Yesterday, the National Transportation Safety Board released a scathing report accusing the Federal Motor Carrier Safety Administration of critical negligence in at least four commercial bus and truck accidents it investigated. In just these four cases, 83 people were injured and 25 killed, and the NTSB charges that federal inspectors either missed or ignored obvious warning signs involving the very companies responsible.
When a passenger car collides with a commercial truck or interstate travel bus, the results are often catastrophic. The size, weight and unwieldiness of these vehicles makes creates such momentum in the crash that cars provide virtually no protection, regardless of their safety features. If a bus or truck has brake problems, or if an overworked driver is asleep at the wheel, there may be no chance to evade a serious or even deadly wreck.
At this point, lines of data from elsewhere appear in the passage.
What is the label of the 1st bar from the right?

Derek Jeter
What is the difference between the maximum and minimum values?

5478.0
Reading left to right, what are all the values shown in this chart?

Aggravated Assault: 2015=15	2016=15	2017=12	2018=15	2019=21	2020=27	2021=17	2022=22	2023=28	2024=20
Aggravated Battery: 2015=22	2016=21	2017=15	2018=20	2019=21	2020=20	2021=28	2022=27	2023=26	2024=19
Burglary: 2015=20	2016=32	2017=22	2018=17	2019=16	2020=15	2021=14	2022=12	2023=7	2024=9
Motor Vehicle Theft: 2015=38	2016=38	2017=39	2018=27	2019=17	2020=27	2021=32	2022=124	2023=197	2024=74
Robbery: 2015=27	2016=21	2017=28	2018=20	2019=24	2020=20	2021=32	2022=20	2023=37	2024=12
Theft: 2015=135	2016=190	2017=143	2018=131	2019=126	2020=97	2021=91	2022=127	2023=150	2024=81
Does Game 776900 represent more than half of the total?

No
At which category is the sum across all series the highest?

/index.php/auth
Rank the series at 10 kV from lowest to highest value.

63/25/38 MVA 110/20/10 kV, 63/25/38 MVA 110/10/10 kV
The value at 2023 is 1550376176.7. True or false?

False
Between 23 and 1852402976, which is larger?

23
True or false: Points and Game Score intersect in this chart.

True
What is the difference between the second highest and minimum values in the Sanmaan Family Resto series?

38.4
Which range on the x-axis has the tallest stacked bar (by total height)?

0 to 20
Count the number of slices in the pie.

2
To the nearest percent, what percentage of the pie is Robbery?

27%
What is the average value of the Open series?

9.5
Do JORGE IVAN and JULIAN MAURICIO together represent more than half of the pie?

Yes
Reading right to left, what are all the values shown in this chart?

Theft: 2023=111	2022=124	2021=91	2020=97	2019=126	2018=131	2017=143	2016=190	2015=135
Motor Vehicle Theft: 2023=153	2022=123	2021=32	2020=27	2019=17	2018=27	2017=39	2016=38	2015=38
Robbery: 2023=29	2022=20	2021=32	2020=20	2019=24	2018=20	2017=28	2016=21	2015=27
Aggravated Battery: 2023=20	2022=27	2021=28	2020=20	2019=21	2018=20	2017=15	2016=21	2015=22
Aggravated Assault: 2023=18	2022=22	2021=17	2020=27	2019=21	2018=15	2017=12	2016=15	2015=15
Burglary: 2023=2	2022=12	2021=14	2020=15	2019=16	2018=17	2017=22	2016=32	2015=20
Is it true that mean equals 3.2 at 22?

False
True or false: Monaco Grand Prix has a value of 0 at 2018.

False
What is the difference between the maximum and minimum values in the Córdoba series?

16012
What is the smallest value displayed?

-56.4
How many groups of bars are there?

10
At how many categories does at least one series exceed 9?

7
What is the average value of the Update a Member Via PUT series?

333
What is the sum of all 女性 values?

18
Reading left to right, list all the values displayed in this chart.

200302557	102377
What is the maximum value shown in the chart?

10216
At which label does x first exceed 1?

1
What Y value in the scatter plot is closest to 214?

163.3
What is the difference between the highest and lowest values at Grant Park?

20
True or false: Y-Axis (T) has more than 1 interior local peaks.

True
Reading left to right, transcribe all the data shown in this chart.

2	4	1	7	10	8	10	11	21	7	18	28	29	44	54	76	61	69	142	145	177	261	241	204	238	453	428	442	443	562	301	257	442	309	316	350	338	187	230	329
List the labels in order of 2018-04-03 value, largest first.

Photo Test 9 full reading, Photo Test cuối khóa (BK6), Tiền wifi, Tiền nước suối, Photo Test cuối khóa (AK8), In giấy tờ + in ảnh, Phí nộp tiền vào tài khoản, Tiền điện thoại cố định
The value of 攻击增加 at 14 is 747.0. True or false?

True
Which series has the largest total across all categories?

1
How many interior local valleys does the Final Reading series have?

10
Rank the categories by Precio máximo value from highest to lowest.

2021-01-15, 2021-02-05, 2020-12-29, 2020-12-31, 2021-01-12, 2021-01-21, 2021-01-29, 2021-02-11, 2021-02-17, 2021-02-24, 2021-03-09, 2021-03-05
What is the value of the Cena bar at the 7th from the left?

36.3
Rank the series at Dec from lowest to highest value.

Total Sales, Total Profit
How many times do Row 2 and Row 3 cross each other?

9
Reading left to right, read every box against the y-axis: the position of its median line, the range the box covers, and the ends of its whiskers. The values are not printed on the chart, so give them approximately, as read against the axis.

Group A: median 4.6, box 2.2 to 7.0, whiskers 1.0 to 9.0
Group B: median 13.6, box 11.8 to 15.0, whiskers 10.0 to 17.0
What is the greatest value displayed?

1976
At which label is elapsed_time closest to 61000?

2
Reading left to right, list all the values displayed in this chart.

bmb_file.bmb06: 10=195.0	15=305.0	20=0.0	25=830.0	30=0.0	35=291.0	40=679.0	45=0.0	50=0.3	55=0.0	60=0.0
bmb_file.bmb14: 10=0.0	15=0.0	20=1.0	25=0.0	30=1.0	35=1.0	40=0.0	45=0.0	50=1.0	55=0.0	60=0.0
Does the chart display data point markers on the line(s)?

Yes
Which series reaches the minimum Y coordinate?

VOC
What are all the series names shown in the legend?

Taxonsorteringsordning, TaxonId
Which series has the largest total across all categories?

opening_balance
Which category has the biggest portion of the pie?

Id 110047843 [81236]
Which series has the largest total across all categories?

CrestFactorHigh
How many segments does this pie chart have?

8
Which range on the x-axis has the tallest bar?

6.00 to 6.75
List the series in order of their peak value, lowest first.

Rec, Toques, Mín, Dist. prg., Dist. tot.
The FMCSA is the division of the U.S. Department of Transportation responsible for regulating commercial vehicle safety, and it doesn’t even dispute the NTSB’s accusations. All its administrator could say in the agency’s defense is that it has stepped up its efforts to shut down dangerous carriers since 2010 — despite having only 350 inspectors to regulate 10,000 interstate bus carriers and some half a million trucking companies.
For example, the NTSB investigated a June 13, multi-vehicle truck wreck in Tennessee. In that case, a commercial trucker, who had worked 10 hours longer than legally allowed per week, crashed into a car that had slowed down due to a wreck on the road ahead. That collision caused the car to erupt into flames, killing two occupants. The truck hurtled on and struck seven other vehicles, injuring six more people.
According to the NTSB, inspectors from the FMCSA were well aware that the trucking company involved had a history of scheduling drivers for more hours than allowed by law, and also that the particular driver was a habitual violator of federal work hours regulations. Nevertheless, the agency had only performed a limited inspection on its last visit.
That and other slip-ups cited in its report raise “serious questions about the oversight of motor carrier operations” in the U.S., the NTSB’s chairwoman said. “They need to crack down before crashes occur, not just after high-visibility events,” she added in a statement.
These accidents are simply too serious for regulators to ignore, and highway safety agencies must be fully funded. Otherwise, the results may be tragic.